EDIT: pojawiła się opcja Balski wygra przez KO, kurs 1,40 a na Adamka spadło już na 1.55.
 
ingler 28,1K

ingler

Użytkownik
Już w sobotę
▶Jarrell Miller (19-0, 17 KOs) vs. Mariusz Wach (33-2 17 KOs).​
Fight Card
Danny Jacobs vs. Luis Arias
Jarrell Miller vs. Mariusz Wach
Cletus Seldin vs. Roberto Ortiz
Dimash Niyazov vs.Augustine Mauras
Conor Benn vs. Eric Palmer
Shohjahon Ergashev vs. TBD
Jesse Hernandez vs.
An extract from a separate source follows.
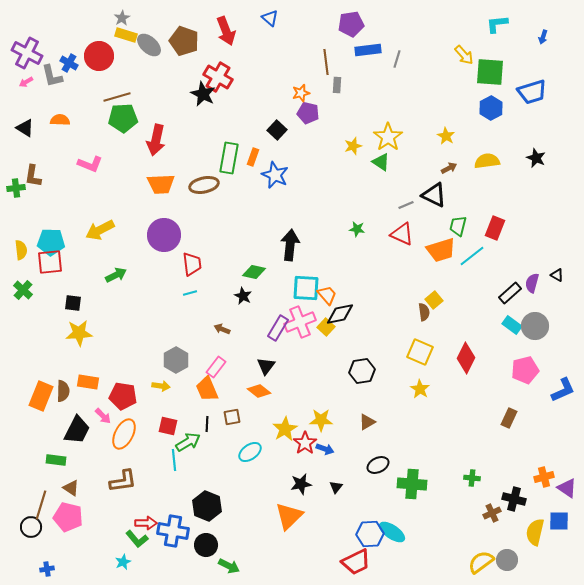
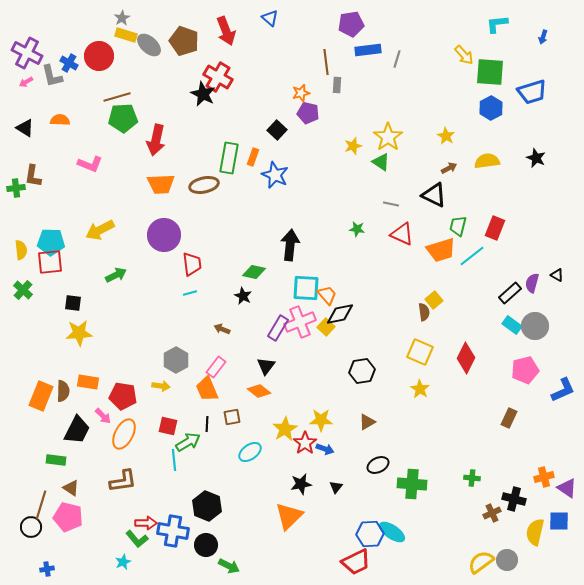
gray line at (406, 205): moved 15 px left, 1 px up; rotated 35 degrees clockwise
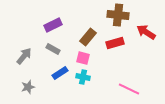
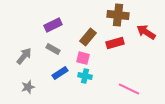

TBD​
Transmisja: Polsat Sport (od godz. 3:00)
Kursy od 1.07 na gospodarza ,ale jak Waszka odpali (TKO,KO, punkty) to już grube bo rzędu 15 , 16 !!
 
karciarz 26,3K

karciarz

Forum VIP
Unibet oferuje na Wacha @9.0 i pobieram to śmiało. Wach wiadomo tytanowa szczęka i jeśli trafi, to przeciwnik będzie znoszony z ringu. Miller aż takim faworytem nie jest, jak to pokazują kursy.
 
majster93 2,8K

majster93

Użytkownik
Najpierw to trzeba sobie odpowiedzieć na pytanie czy Wach pojechał tam walczyć czy przespacerować się po ringu. W poprzednich walkach zdarzało się, że jedynie człapał po ringu, zbierał ciosy i nie potrafił wyprowadzić lewego prostego. Waga 128,5kg Millera do 121,5kg Wacha, tyle że Wach otłuszczony. Sądzę, że pojedynek zakończy się na punkty, a kto wygra, zależy głównie od podejścia Wacha do tej walki.
Ogólnie, jeśli chodzi o Polaków, to jak stawiać to jedynie na Sulęckiego i Głowackiego, gdyż oni zawsze wychodzą się bić i nie odpuszczają, w przypadku innych zawsze dochodzi aspekt tego co mają w głowie w dniu walki. Zwykle dużo gadania, a kończy się znoszeniem z ringu.
 
S 32,1K

sobolekk

Użytkownik
no to mamy walkę najlepszego w historii obok tigera polskiego pięściarza. Adamek jednak jest już emerytowany , mimo że uważam go za faworyta tej walki to nie aż takiego jak wskazują buki
 
karciarz 26,3K

karciarz

Forum VIP
no to mamy walkę najlepszego w historii obok tigera polskiego pięściarza. Adamek jednak jest już emerytowany , mimo że uważam go za faworyta tej walki to nie aż takiego jak wskazują buki
Gołota do najlepszych nie należy? Mimo 9 porażek, to dla mnie jest na czubie najlepszych polskich pięściarzy.